MB: I like the idea of speedwriting a draft, but
I’m not sure I’m up to speedwriting anything!
I do a combination of both outlining and drafting – I try and get the
basics out – a rough plot and plot points (basically where things turn or go
wrong), a fairly clear sense of the key characters and the overall theme. I also try to have a rough set of chapters so
I can break up the writing into manageable bits. But after that I tend to work through the
drafting process and hold back from being too self-critical. The ‘final’ draft is a very long way from a
ready to publish novel – there’s a lot of editing after that, and often many
revisions (Sleep had about 6 full
rewrites).
LPR: What authors have
inspired your writing of Cherished Pulse?
MB: I’m inspired by many poets, and there are so
many wonderful ones. Of course I love
the greats I mentioned earlier (I’ve been a Yeats fan for a long time), but
also and pretty much just off the top of my head, Stevie Smith, Emily
Dickenson, Dorothy Porter, William Carlos Williams, Luke Davies’ Totem (an
extended love poem which shows what language can do), and many others – I could
probably go on and on – I read a lot!
More than I write.
LPR: Have you any favorite writing tips you can
share with beginning writers?
MB: Read!
It’s critical to develop your sense of what is good and what isn’t good
writing.
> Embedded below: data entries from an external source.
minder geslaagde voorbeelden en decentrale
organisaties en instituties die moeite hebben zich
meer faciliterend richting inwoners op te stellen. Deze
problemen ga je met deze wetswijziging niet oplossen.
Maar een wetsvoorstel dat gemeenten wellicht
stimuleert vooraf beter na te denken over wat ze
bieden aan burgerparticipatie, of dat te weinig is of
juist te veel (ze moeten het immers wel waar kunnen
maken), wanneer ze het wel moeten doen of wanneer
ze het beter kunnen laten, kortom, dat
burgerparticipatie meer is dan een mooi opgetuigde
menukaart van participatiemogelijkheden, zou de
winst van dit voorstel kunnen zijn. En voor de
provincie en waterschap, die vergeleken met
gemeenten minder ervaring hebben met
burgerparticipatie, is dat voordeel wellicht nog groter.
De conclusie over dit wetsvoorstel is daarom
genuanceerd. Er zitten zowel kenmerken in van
Also don’t self-edit too much
and try to do a little writing every day.
What I read is good – and far better than I can hope to write now (but
always aspire to the best) and it’s easy to just decide that there’s no point
in putting my own paltry offering out to the world where there’s already so
much good stuff available. You just have
to turn that critical voice off and keep writing. Like all art, writing requires hard work, not
inspiration, to become good, and you have to keep doing it, editing it, taking
risks, revising, taking advice and moving forward. Not even experienced and great writers get
perfection on the first draft.
LPR: You have a
good imagination, Magdalena. Would you mind suggesting three topics that would
be good for poems?
MB: Sure.
What about (these are really six topics but as dichotomies they can play
against one another): a) birth/death b)
war/peace c) voyage/return
The topics are
deliberately vague. You could, for
example (as I have), juxtapose the birth of a child with the birth of the
universe and play the two against one another.
LPR: They are
great! Thank you. Finally, where can we buy Cherished
Pulse and your other writings?
MB: You can find everything at my website The
Compulsive Reader www.compulsivereader.com/html including lots of book giveaways and a free
newsletter. If you forget the html and
type in www.compulsivereader.com
you’ll get there too. To get directly to
Cherished Pulse, visit:
http://www.compulsivereader.com/html/images/cherishedpulse.htm
If you sign up for
the free newsletter, I’ll shamelessly bang my drum and send purchasing links
(and no doubt some outrageously good promotional deals!) for Sleep Before Evening when it’s out. Any would be reviewers can contact me
directly for more details.
LPR: Thank you for
sharing your thoughts and ideas with us. It's been a pleasure to speak with you
and a most enjoyable interview. Good luck with all your future endeavours.